◆ **The task**
Take every line from the records below that includes the word "Example".

◆ **Supplied records**
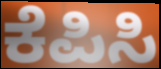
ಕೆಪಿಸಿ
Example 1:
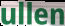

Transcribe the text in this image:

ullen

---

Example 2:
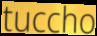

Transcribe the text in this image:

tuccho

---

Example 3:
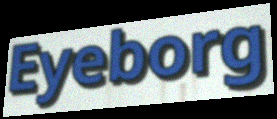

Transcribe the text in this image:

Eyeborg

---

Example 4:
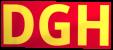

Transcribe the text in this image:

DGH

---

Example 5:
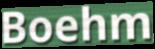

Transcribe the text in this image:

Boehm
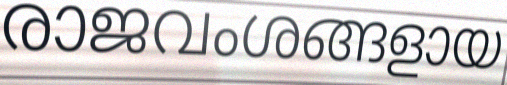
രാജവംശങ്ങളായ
==
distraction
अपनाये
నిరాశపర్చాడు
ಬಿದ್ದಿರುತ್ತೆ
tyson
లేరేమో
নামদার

◆ **Output of the task**
Example 1:
Example 2:
Example 3:
Example 4:
Example 5:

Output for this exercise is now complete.